Serves: 2 (scale up as needed)
Takes: 2 hours
You will need
- 300g of mixed cubed sausages.
- Handful of risotto rice
- Handful of pearl barley
- Handful of pine nuts
- 2 chopped onions
- A little garlic
- Porcini mushrooms
- A glass of rosé wine
- Chicken stock
- Olive oil
- Plenty of butter
- Parmesan cheese
- A big frying pan
- A sieve and big bowl, of similar size
If you don’t have pearl barley, you can use double the rice instead.
If the mushrooms are dried, soften them in hot water first and add that to the stock.
Preparation
Put a sieve on top of a bowl. Melt a generous knob of butter atop a dab of olive oil in a frying pan (this stops the butter burning), on a medium heat.
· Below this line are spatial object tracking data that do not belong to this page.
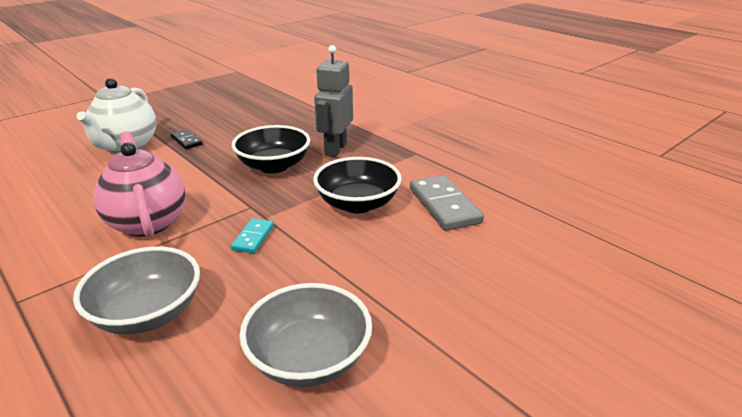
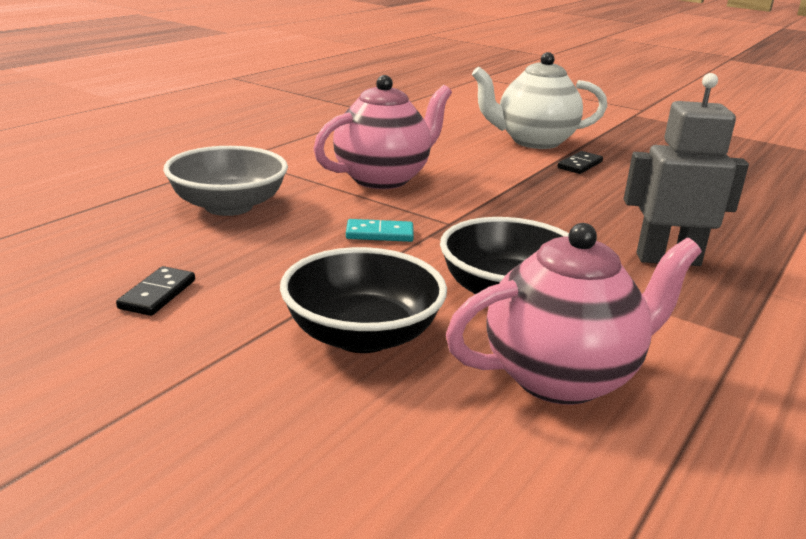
camera: 75 degrees right, 5 degrees down
black bowl [231,125,310,173] -> black bowl moved to [280,247,447,353]
grey bowl [239,283,372,387] -> black domino [116,266,195,316]
grey domino [410,175,484,231] -> pink teapot [446,223,702,405]

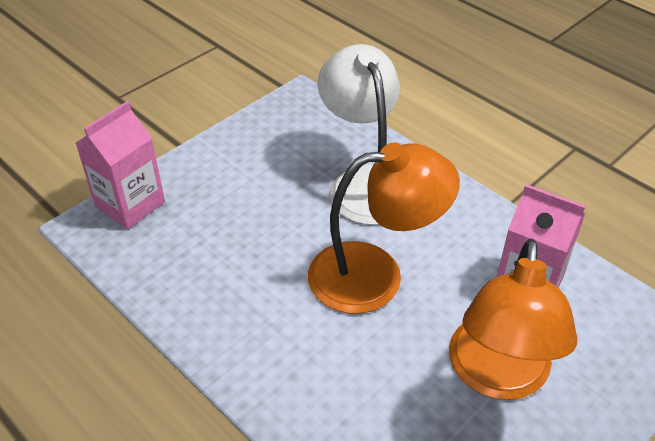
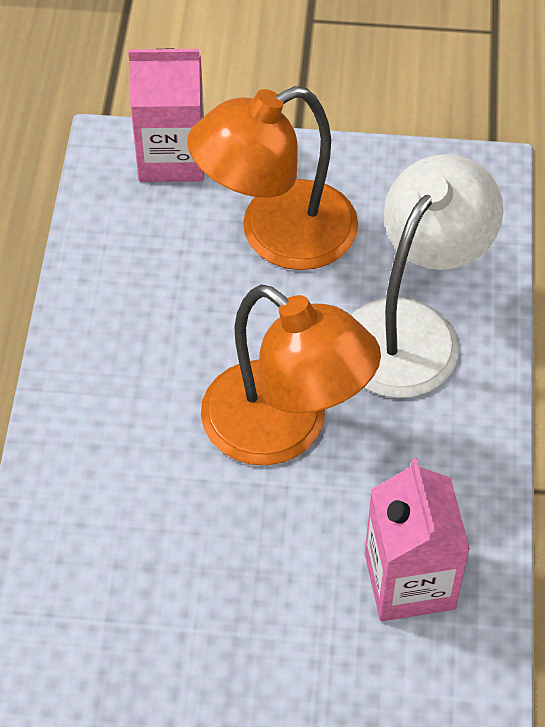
camera: 50 degrees right, 10 degrees up
orange lamp [449,239,577,400] -> orange lamp moved to [187,86,358,270]

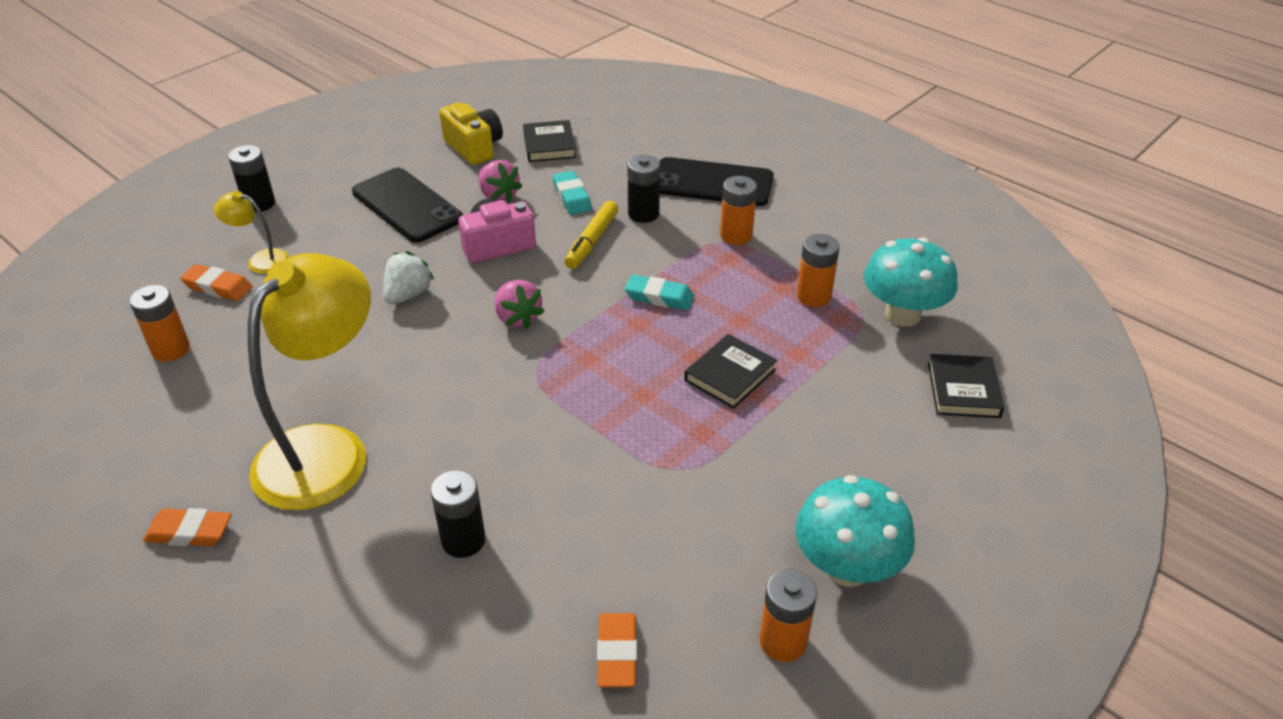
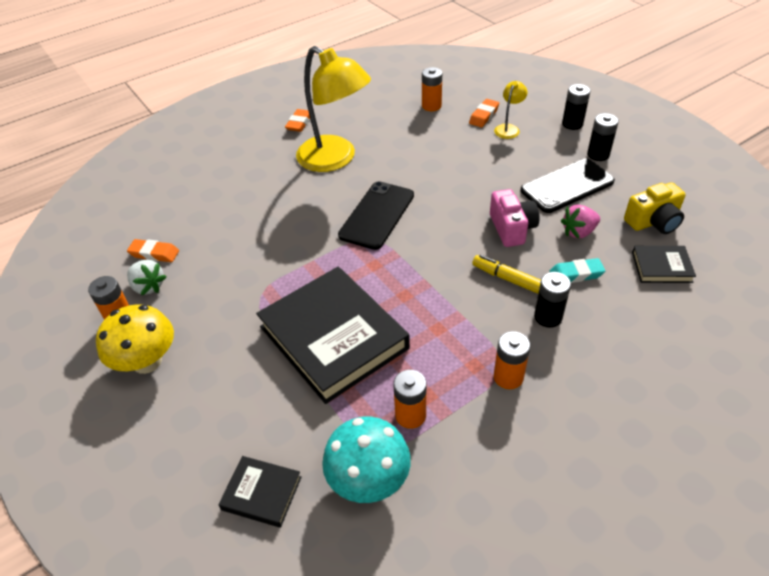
camera: 105 degrees right, 5 degrees up
white strawberry [383,251,434,304] -> white strawberry moved to [127,260,166,295]
black battery [431,470,486,558] -> black battery moved to [587,113,619,161]
pink strawberry [495,280,545,329] -> none
turquoise eraser [625,275,694,310] -> none
black phone [659,157,774,206] -> black phone moved to [338,181,414,250]
black book [684,334,777,409] -> black book [256,267,410,404], size x2.21
turquoise mushroom [795,475,915,587] -> yellow mushroom [96,305,174,374]

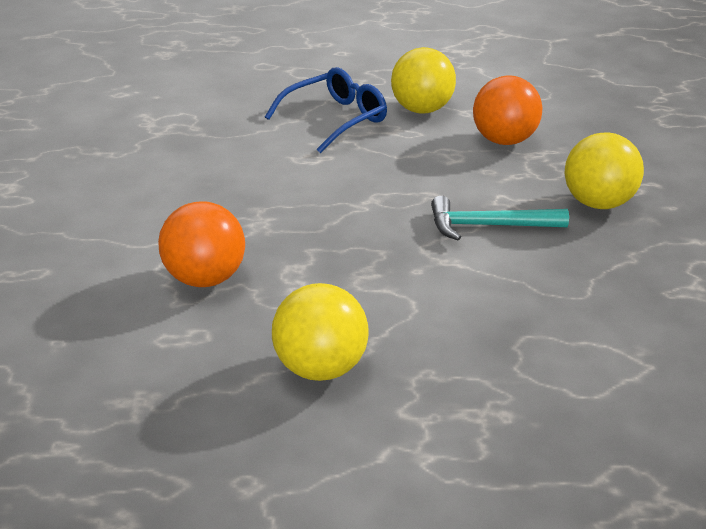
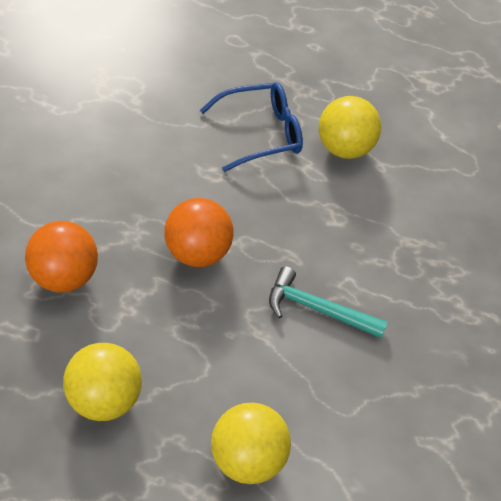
camera: 15 degrees right, 15 degrees up
orange ball [473,75,542,145] -> orange ball moved to [165,198,234,267]
yellow ball [564,133,644,209] -> yellow ball moved to [211,403,291,484]

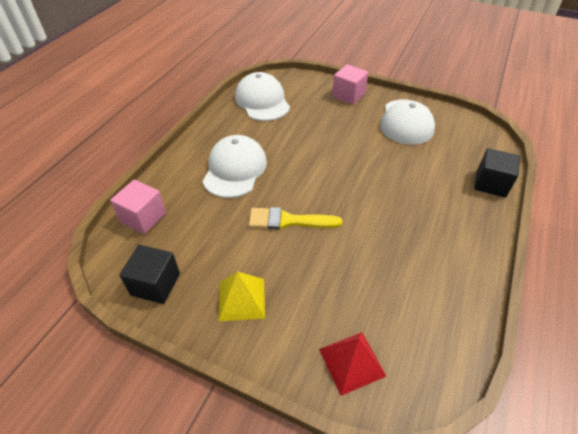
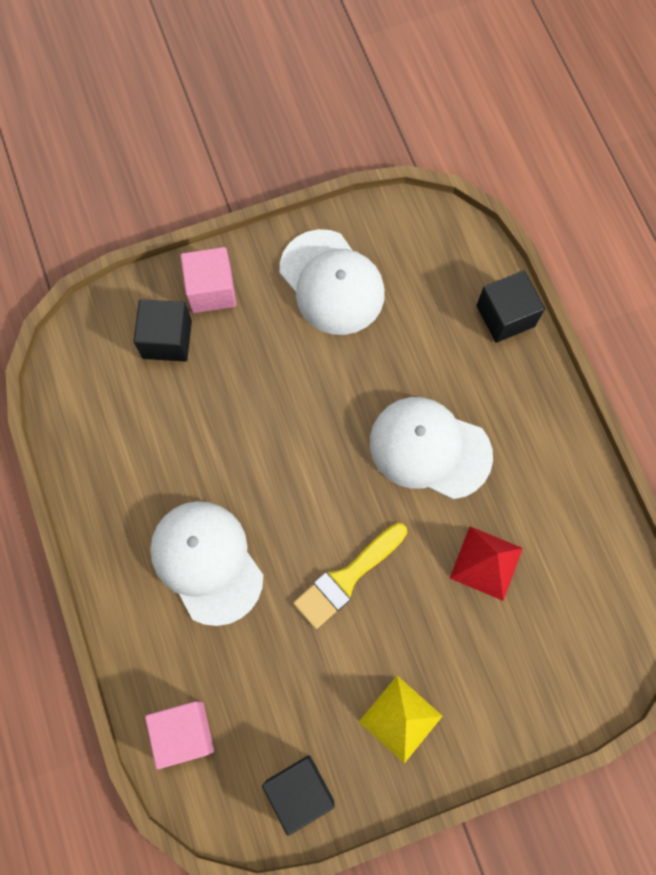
camera: 45 degrees left, 25 degrees up
white cap [235,72,290,121] -> white cap moved to [370,397,493,499]
red pyramid [319,332,386,396] -> red pyramid moved to [450,526,523,601]
none -> black cube [134,299,192,362]

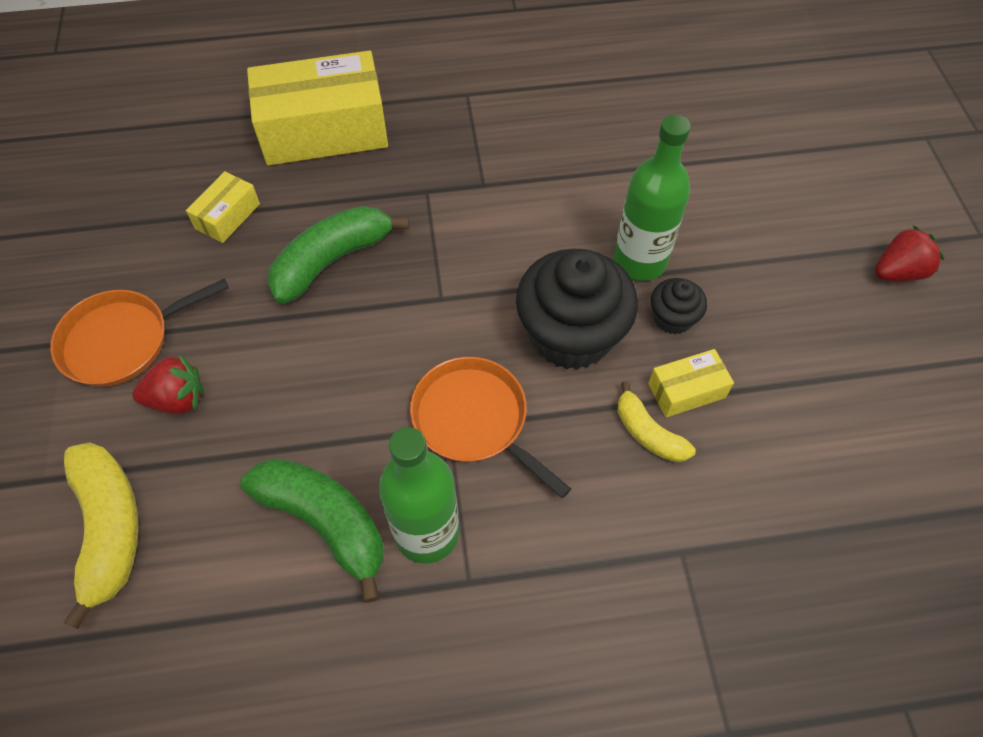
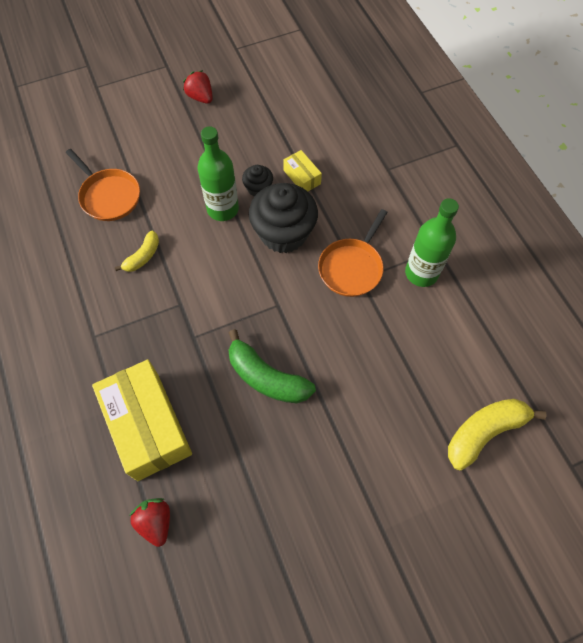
camera: 105 degrees left, 5 degrees up
orange pan [50,279,229,387] -> orange pan moved to [66,149,140,221]
red strawberry [132,354,204,414] -> red strawberry moved to [129,498,170,547]
yellow box [186,171,260,243] -> none
green banana [240,458,383,603] -> none
yellow banana [618,381,696,462] -> yellow banana moved to [115,231,159,272]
Fry the cubed sausages, then transfer them to the sieve. Let the flavoured oil drip down into the bowl, then pour it back into the frying pan.
Fry the onions in the same oil. Give them enough time to soften. Add the rice, barley and pine nuts and fry for just a minute or two, stirring regularly.
Pour in a glass of wine. Turn the heat down low, add the mushrooms, and stir it all together. Let it simmer gradually until the liquid is nearly gone. Add a cup or stock and repeat. Keep going until you’ve used up nearly all the stock. Don’t let it get too wet or too dry, just keep adding the liquid gradually.
Add the fried sausages, some parmesan and the last of the stock. Turn the head up to medium and reduce until there’s no liquid. Serve with more cheese.